Shame on the Democratic Presidential candidates for scapegoating globalization in their primary campaigns. Opposing NAFTA "to keep American jobs right here in America," as John Edwards does in his TV ads, is protectionist claptrap. Decrying "Benedict Arnold companies and CEOs shipping jobs overseas," as John Kerry has, is insulting nonsense.


Both candidates know that even as America "exports" jobs when U.S. companies send operations offshore, it "imports" jobs as foreign corporations invest in the U.S. Both understand that a dynamic economy churns constantly, sending lower-valued jobs offshore as people move up into more highly valued employment. It's time for the Democrats to stop their demagoguery and propose policies that work.
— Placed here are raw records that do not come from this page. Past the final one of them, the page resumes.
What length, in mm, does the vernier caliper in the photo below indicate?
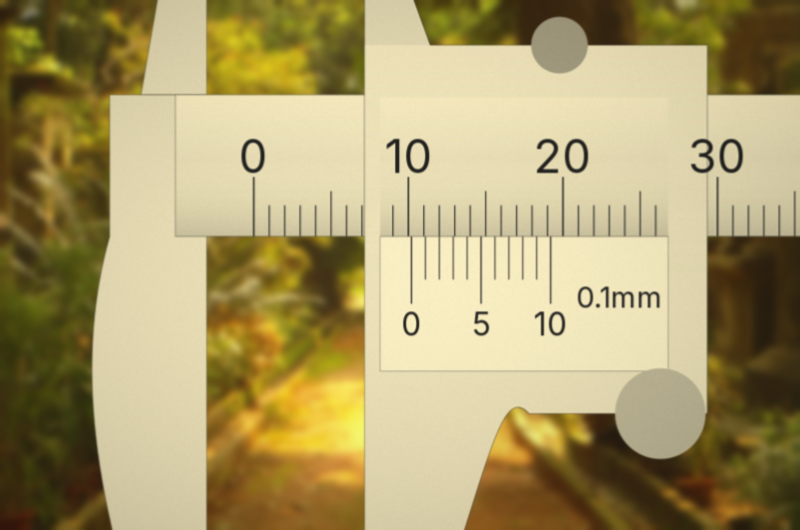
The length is 10.2 mm
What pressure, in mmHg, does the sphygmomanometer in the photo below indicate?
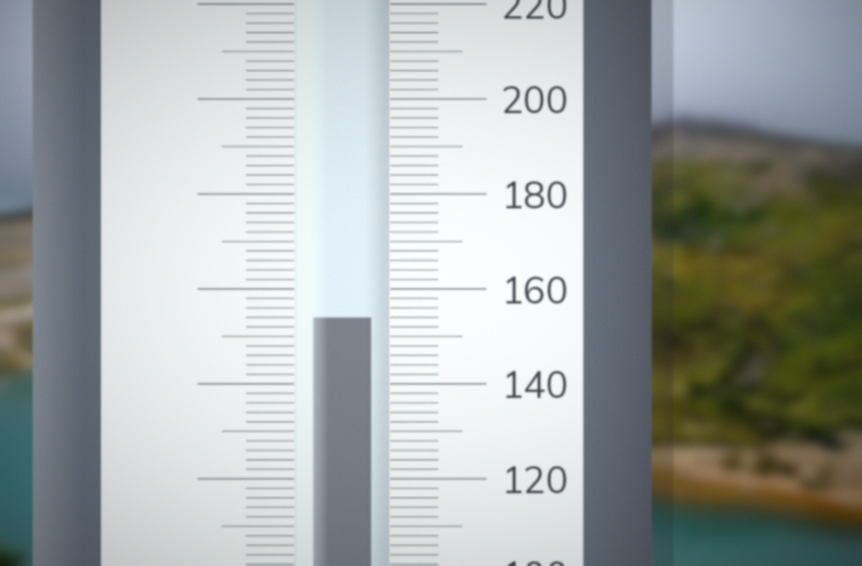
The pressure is 154 mmHg
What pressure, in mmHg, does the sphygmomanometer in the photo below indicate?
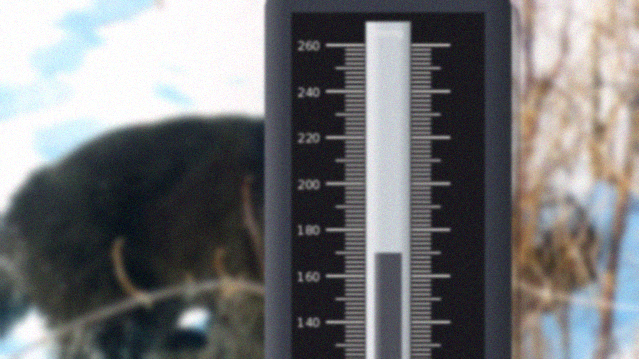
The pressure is 170 mmHg
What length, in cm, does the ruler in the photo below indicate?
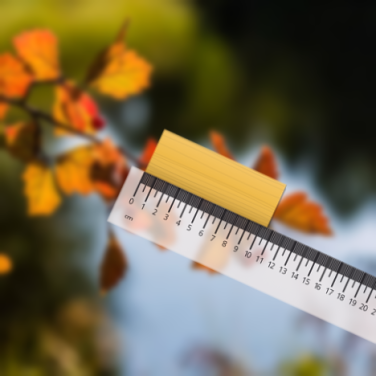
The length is 10.5 cm
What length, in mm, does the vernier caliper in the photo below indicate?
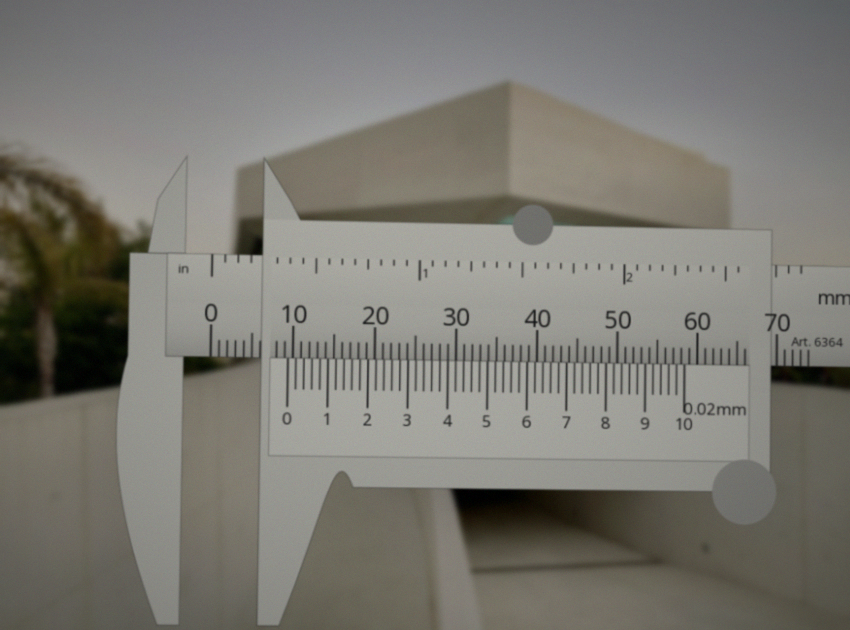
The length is 9.4 mm
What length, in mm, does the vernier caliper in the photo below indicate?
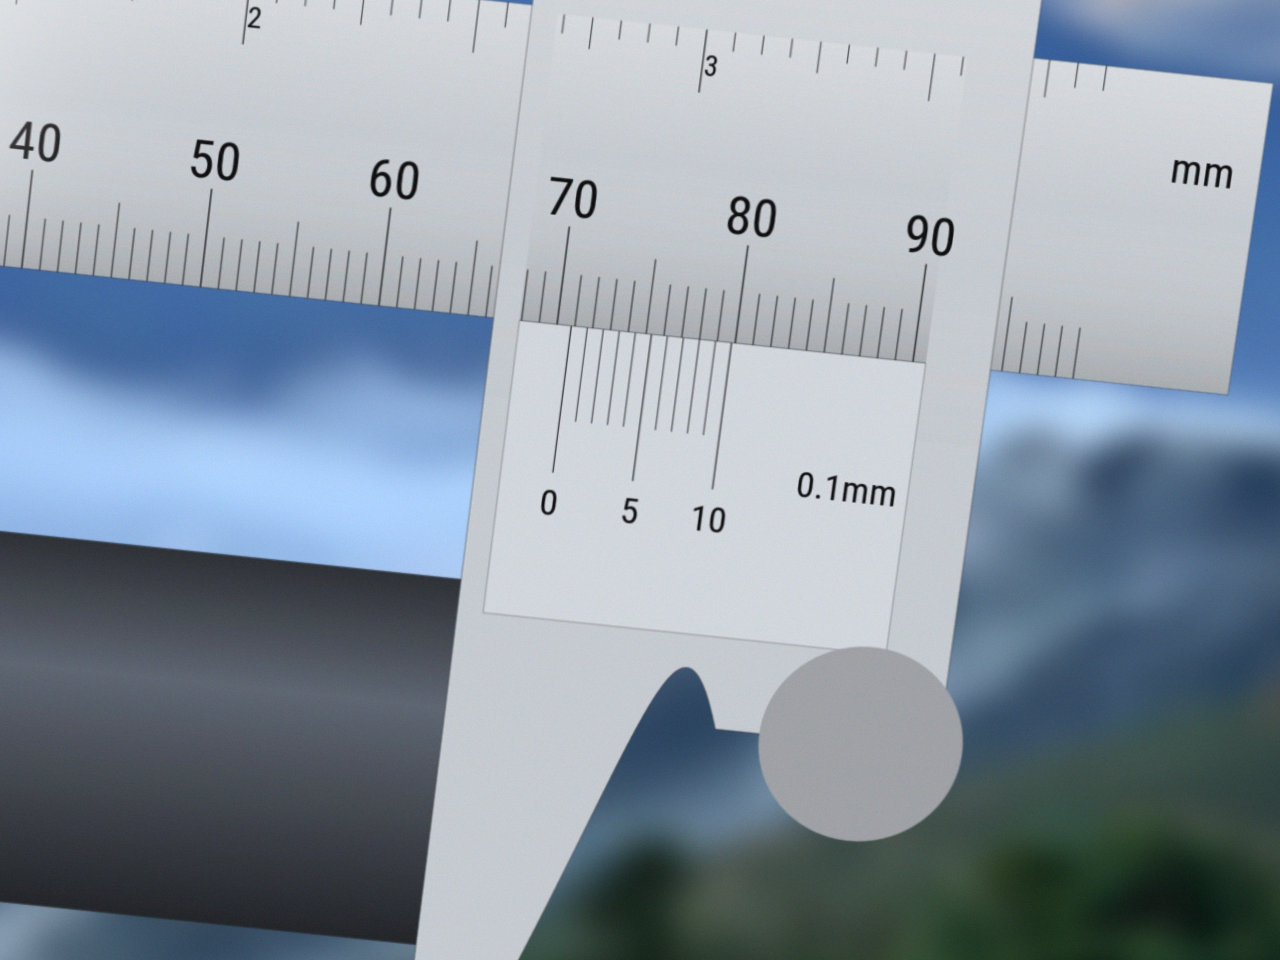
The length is 70.8 mm
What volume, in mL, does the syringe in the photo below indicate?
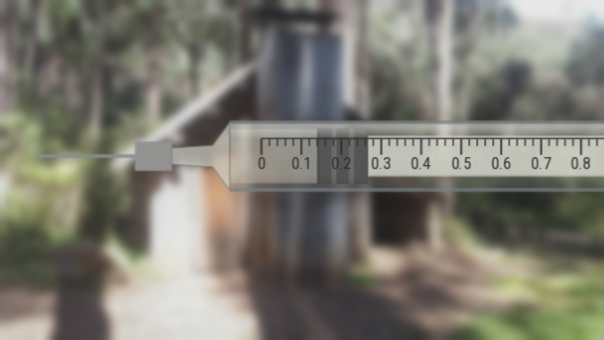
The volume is 0.14 mL
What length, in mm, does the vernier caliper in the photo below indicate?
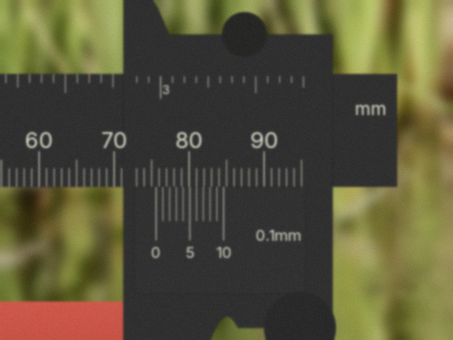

Sadly, the Bush Administration is behaving no better than the Democrats. Republicans pounced on the President's chief economist, Council of Economic Advisers Chairman N. Gregory Mankiw, when he spoke the economic truth -- that outsourcing enhances growth by cutting costs and hiking efficiencies. The GOP leadership criticized outsourcing.

The two Democratic Presidential candidates who criticize outsourcing and the Republicans who agree with them ignore a pretty basic economic lesson: When production costs are lowered, jobs are created. For example, the outsourcing of computer hardware to Asia in the '90s made the information-technology revolution possible by lowering costs and spurring demand in every industry. As a result, millions of jobs were created in the U.S.

Edwards, Kerry, and the President should be talking about programs to make people more competitive: extending federal trade-impact programs to service employees to help them retrain; extending jobless insurance to people hit by outsourcing to give them time to retool; spurring innovation by hiking spending on research and development; promoting broadband; and providing financial aid to students so more graduate from college. (Despite alarms about outsourcing of high-tech jobs, only 2.9% of college grads in the U.S. are unemployed.)

The Democratic Presidential candidates should knock off the rhetoric of economic fear and offer plans to deal with the reality of America's economic future. Voters deserve it.